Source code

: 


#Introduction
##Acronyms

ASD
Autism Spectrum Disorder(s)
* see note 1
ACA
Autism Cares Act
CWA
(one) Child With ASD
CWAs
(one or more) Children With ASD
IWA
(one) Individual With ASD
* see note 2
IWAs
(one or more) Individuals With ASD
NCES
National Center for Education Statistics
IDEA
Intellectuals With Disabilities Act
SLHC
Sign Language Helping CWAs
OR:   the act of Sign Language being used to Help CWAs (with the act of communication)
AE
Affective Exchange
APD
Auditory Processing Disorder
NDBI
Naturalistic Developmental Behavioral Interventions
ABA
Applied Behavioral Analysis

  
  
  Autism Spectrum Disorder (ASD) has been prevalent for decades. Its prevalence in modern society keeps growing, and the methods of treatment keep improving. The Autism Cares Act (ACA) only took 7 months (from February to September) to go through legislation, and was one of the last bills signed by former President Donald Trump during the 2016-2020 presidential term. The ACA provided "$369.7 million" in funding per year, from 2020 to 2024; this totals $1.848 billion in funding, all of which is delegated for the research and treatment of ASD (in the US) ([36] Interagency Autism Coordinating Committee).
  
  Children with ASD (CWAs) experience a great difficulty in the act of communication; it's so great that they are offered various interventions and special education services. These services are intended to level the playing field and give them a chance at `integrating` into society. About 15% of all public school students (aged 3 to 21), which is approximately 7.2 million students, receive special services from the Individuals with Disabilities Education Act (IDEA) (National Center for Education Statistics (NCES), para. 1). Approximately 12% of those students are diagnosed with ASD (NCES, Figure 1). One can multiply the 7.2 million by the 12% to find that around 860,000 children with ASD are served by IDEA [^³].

(What to do): What is the number of lines in the listing that hold the word "CWAs"? Say only that number.

(Reply to the task): 4